● Task brief
Lay out the text lines of the items below as a JSON list of strings, one string per line and no blank lines, covering everything from the start of the items through the line containing "買取参考価格一覧はこちら", inclusive. Leave the pictures out of the answer.

● Source data

○ ○ ○

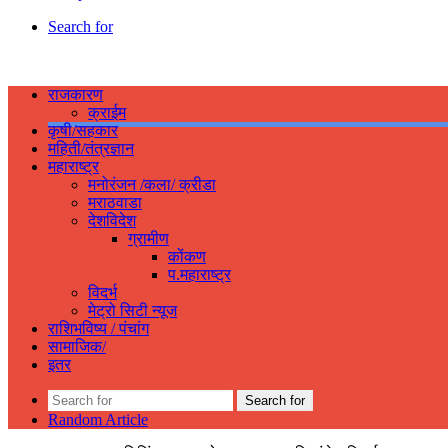
Search for
राजकारण
क्राईम
कृषी/सहकार
महिती/तंत्रज्ञान
महाराष्ट्र
मनोरंजन /कला/ क्रीडा
मराठवाडा
देशविदेश
ग्रामीण
कोंकण
प.महाराष्ट्र
विदर्भ
मेट्रो सिटी न्यूज
राशिभविष्य / पंचांग
सामाजिक/
इतर
Search for
Random Article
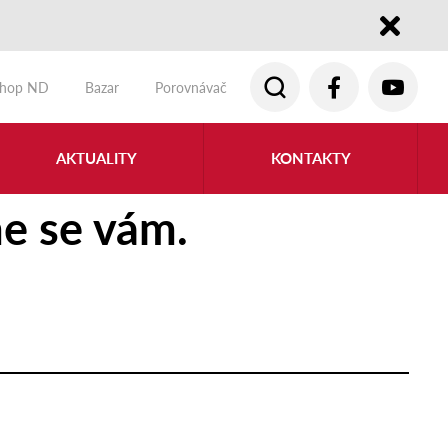
Close
shop ND
Bazar
Porovnávač
AKTUALITY
KONTAKTY
e se vám.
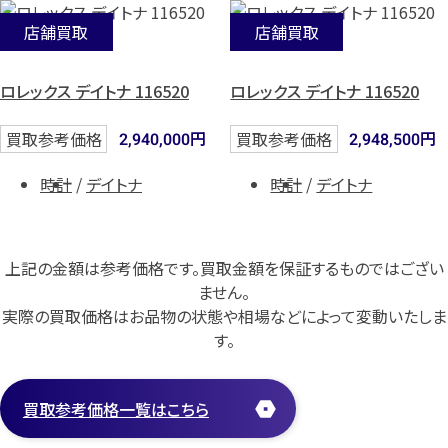
店舗買取
店舗買取
ロレックス デイトナ 116520
ロレックス デイトナ 116520
円
円
買取参考価格
買取参考価格
2,940,000
2,948,500
時計
デイトナ
時計
デイトナ
上記の金額は参考価格です。買取金額を保証するものではござい
ません。
実際の買取価格はお品物の状態や相場などによって変動いたしま
す。
買取参考価格一覧はこちら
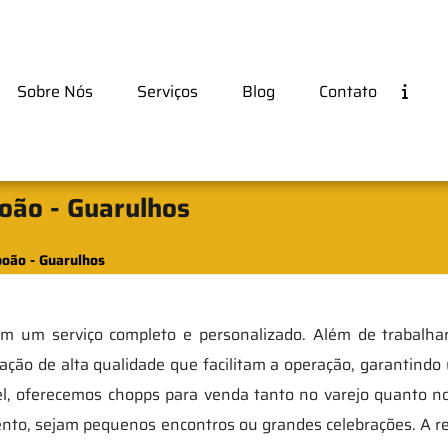
Sobre Nós
Serviços
Blog
Contato
oão - Guarulhos
oão - Guarulhos
com um serviço completo e personalizado. Além de trabal
ação de alta qualidade que facilitam a operação, garantind
el, oferecemos chopps para venda tanto no varejo quanto n
ento, sejam pequenos encontros ou grandes celebrações. A 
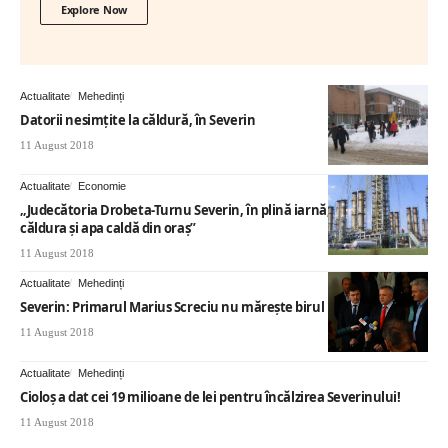
Explore Now
Actualitate
Mehedinți
Datorii nesimţite la căldură, în Severin
11 August 2018
Actualitate
Economie
„Judecătoria Drobeta-Turnu Severin, în plină iarnă, opreşte
căldura şi apa caldă din oraş”
11 August 2018
Actualitate
Mehedinți
Severin: Primarul Marius Screciu nu măreşte birul
11 August 2018
Actualitate
Mehedinți
Cioloş a dat cei 19 milioane de lei pentru încălzirea Severinului!
11 August 2018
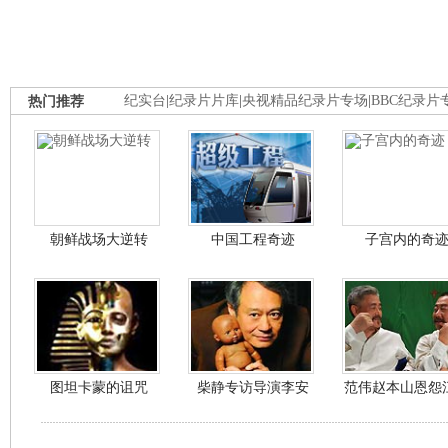
热门推荐
纪实台
|
纪录片片库
|
央视精品纪录片专场
|
BBC纪录片
朝鲜战场大逆转
中国工程奇迹
子宫内的奇
图坦卡蒙的诅咒
柴静专访导演李安
范伟赵本山恩怨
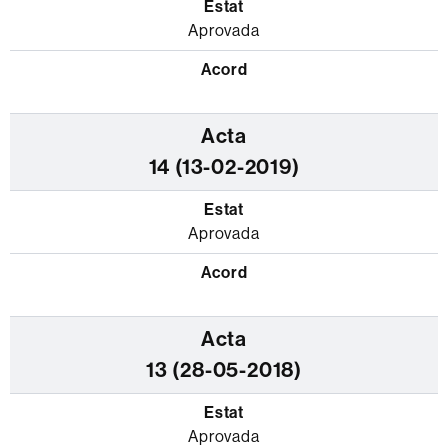
Aprovada
14 (13-02-2019)
Aprovada
13 (28-05-2018)
Aprovada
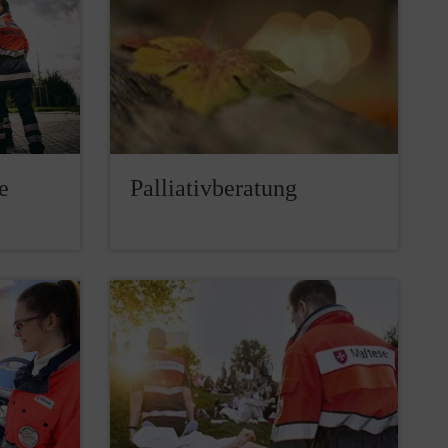
e
Palliativberatung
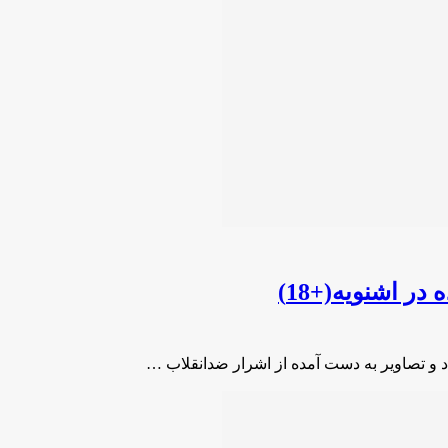
ر اشنویه(+18)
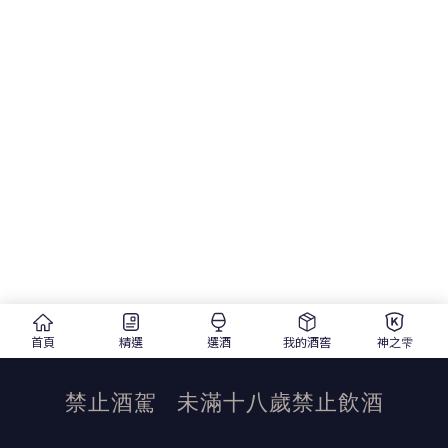
首頁
精選
選酒
我的酒窖
神之雫
禁止酒駕
未滿十八歲禁止飲酒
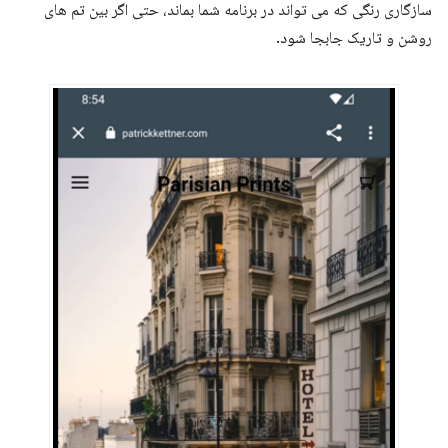
سازگاری رنگی که می تواند در برنامه شما بماند، حتی اگر بین تم های
روشن و تاریک جابجا شود.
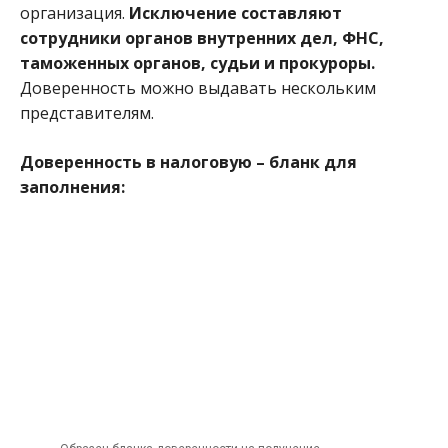
организация.
Исключение составляют
сотрудники органов внутренних дел, ФНС,
таможенных органов, судьи и прокуроры.
Доверенность можно выдавать нескольким
представителям.
Доверенность в налоговую – бланк для
заполнения:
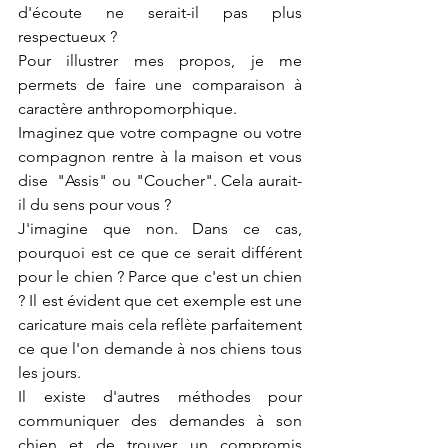
d'écoute ne serait-il pas plus 
respectueux ?
Pour illustrer mes propos, je me 
permets de faire une comparaison à 
caractère anthropomorphique.
Imaginez que votre compagne ou votre 
compagnon rentre à la maison et vous 
dise  "Assis" ou "Coucher". Cela aurait-
il du sens pour vous ?
J'imagine que non. Dans ce cas, 
pourquoi est ce que ce serait différent 
pour le chien ? Parce que c'est un chien 
? Il est évident que cet exemple est une 
caricature mais cela reflète parfaitement 
ce que l'on demande à nos chiens tous 
les jours.
Il existe d'autres méthodes pour 
communiquer des demandes à son 
chien et de trouver un compromis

○ ○ ○

● Reply
[
  "Search for",
  "राजकारण",
  "क्राईम",
  "कृषी/सहकार",
  "महिती/तंत्रज्ञान",
  "महाराष्ट्र",
  "मनोरंजन /कला/ क्रीडा",
  "मराठवाडा",
  "देशविदेश",
  "ग्रामीण",
  "कोंकण",
  "प.महाराष्ट्र",
  "विदर्भ",
  "मेट्रो सिटी न्यूज",
  "राशिभविष्य / पंचांग",
  "सामाजिक/",
  "इतर",
  "Search for",
  "Random Article",
  "Close",
  "shop ND",
  "Bazar",
  "Porovnávač",
  "AKTUALITY",
  "KONTAKTY",
  "e se vám.",
  "店舗買取",
  "店舗買取",
  "ロレックス デイトナ 116520",
  "ロレックス デイトナ 116520",
  "円",
  "円",
  "買取参考価格",
  "買取参考価格",
  "2,940,000",
  "2,948,500",
  "時計",
  "デイトナ",
  "時計",
  "デイトナ",
  "上記の金額は参考価格です。買取金額を保証するものではござい",
  "ません。",
  "実際の買取価格はお品物の状態や相場などによって変動いたしま",
  "す。",
  "買取参考価格一覧はこちら"
]